(Problem) Find each line in the material below that contains the string "Escritório", matching uppercase and lowercase exactly, and copy those lines.
#### Records for this task
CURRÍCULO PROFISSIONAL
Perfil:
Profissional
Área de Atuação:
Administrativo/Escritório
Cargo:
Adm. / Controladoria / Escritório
########
(Written solution)
Administrativo/Escritório
Adm. / Controladoria / Escritório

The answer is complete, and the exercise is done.